Initially I defended Tafur, at least with reference to the repertoire
she was singing (it wouldn’t be a very suitable sound for Brahms, for
example), but as the disc went on I had to admit that my singer-friend
had a point and these high notes began to bother me more and more. Where
a song tends towards the lower range she can be very attractive indeed
– Lecuona’s Quiero ser hombre shows both singer and music at
their best – and the first of the Sas songs shows she can carry this
attractively reedy sound down to a low B. So might some of these pieces
not have been more effective in a lower key (for example, Suray Surita
with its high A flats)? I also think she might have sought a little
more variety of expression, though she manages suitably cat-like sounds
for Villa-Lobos’s "Little Grey Cat". (By the way, this is
listed as an original composition but two Italian listeners independently
identified it as a song they had learnt at elementary school, so is
it perhaps an arrangement of a traditional melody which has migrated
around the Latin world?).
However, I do not want to make too much of these criticisms
since by and large Tafur offers a reasonable guide to some little known
repertoire, almost all of it worth hearing. The Villa-Lobos pieces are
worthy of his reputation as the one Latin American composer to have
"broken" into the Western consciousness, with Ginastera not
far behind. Singers who enjoy the 7 Popular Spanish Songs of Manuel
de Falla should enjoy the Ginastera 5 Popular Argentinian Songs almost
equally. Guastavino and Lecuona tend toward "light" music
but are none the worse for it. Andres Sas divided his career between
Peru and Belgium. His 6 Indian Poems from Peru dress up the folk origins
in a romantic-impressionist style, while Modesta Bor would seem to be
another of the quite large group of women composers worthy of further
investigation. Only the brief examples of Estrada and Valencia failed
to interest me. If we are to understand why Copland thought so highly
of the former as to encourage him to study in the USA we shall need
to hear something of his on a larger scale.
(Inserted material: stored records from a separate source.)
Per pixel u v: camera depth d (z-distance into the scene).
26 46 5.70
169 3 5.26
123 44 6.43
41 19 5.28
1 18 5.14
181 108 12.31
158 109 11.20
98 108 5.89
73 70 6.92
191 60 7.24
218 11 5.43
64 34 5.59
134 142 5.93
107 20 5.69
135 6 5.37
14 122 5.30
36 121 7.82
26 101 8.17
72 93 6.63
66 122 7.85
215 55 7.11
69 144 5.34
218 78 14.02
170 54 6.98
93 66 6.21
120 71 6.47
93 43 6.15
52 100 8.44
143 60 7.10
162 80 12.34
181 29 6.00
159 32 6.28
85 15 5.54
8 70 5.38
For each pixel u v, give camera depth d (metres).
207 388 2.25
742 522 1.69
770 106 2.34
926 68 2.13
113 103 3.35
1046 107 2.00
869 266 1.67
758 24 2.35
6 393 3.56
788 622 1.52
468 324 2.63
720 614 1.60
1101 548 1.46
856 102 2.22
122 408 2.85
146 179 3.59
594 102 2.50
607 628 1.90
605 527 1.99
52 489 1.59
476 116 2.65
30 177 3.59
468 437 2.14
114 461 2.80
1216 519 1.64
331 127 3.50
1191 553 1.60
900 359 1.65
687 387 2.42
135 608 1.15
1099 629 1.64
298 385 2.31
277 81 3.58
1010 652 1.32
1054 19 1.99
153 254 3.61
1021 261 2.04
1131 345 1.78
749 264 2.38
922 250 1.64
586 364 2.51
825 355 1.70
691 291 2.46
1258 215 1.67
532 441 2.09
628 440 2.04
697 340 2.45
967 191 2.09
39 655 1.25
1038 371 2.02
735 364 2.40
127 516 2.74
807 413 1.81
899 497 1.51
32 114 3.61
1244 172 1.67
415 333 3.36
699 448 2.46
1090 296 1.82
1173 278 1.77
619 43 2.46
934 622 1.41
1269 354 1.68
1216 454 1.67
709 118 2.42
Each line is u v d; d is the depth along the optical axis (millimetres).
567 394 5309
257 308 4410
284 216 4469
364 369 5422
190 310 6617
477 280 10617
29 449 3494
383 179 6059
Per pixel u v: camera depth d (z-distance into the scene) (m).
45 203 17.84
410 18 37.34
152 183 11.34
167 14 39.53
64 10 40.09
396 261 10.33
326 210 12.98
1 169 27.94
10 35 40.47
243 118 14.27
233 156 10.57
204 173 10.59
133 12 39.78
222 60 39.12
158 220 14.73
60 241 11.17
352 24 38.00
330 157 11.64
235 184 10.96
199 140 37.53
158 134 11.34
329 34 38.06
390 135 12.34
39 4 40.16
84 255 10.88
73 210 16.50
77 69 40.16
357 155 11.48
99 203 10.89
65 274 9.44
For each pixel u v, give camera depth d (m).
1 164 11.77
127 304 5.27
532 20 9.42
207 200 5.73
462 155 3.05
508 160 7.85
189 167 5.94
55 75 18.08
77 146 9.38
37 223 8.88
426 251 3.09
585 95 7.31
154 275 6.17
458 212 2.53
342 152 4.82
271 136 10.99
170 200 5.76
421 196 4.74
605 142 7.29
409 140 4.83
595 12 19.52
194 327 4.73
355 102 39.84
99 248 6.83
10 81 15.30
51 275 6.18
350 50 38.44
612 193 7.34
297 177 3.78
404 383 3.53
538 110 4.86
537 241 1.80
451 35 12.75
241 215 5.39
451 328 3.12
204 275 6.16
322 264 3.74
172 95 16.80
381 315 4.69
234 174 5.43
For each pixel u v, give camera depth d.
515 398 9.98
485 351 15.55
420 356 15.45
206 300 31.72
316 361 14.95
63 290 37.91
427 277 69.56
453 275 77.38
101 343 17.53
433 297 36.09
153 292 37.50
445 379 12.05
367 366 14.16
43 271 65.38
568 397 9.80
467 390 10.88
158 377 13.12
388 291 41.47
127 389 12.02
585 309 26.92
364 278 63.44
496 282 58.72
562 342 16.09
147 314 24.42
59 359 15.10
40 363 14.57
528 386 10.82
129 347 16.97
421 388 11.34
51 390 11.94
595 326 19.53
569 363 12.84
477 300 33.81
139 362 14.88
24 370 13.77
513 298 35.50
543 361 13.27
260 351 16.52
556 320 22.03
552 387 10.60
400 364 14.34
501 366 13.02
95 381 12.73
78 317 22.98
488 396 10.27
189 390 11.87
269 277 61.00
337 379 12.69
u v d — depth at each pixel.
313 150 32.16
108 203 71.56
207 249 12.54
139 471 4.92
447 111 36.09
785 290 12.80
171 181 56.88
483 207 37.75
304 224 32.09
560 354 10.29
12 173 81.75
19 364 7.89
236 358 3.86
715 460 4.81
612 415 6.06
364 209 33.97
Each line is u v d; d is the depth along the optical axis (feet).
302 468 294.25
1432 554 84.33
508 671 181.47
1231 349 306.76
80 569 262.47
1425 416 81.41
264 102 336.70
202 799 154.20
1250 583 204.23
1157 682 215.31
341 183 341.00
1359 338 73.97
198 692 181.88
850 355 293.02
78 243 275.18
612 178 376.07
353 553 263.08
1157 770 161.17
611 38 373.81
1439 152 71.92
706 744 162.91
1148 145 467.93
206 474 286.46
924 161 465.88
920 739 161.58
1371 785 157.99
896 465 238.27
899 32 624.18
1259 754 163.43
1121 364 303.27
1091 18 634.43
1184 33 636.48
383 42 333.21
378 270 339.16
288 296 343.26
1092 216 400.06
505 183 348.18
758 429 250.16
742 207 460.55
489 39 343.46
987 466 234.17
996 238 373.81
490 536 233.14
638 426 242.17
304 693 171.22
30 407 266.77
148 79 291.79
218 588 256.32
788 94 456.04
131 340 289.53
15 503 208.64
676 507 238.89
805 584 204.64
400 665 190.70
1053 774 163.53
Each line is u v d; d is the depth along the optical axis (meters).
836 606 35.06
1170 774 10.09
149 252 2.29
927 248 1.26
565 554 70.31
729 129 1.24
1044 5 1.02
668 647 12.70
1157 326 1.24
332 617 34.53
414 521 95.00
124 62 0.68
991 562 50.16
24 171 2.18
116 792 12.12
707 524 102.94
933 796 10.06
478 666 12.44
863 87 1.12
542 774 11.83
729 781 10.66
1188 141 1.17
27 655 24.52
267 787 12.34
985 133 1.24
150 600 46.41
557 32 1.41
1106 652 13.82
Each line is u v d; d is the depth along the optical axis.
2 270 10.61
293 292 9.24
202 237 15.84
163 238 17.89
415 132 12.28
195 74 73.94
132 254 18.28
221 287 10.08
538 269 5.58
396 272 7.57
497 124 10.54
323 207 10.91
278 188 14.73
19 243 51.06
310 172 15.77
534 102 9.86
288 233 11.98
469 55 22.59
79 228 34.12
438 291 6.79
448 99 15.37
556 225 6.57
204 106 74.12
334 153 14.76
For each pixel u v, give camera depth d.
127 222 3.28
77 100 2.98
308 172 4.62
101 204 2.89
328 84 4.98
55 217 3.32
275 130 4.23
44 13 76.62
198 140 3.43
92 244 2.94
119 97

So on the whole a warm welcome for the repertoire,
and on balance my reactions to the singer are more positive than not.
Alternative performances for comparison are hard to come by, as are
scores, but by an odd chance this disc arrived at about the same time
as I was asked to accompany a bass in a programme of Latin-American
composers, including three of the pieces here. This small hands-on experience
seemed to confirm the reliability of these performances. We get translations
and brief notes, not always carefully researched, though a trip round
Internet for missing dates revealed that the dates of some of these
composers seem to be a matter of opinion. I hope the above are correct.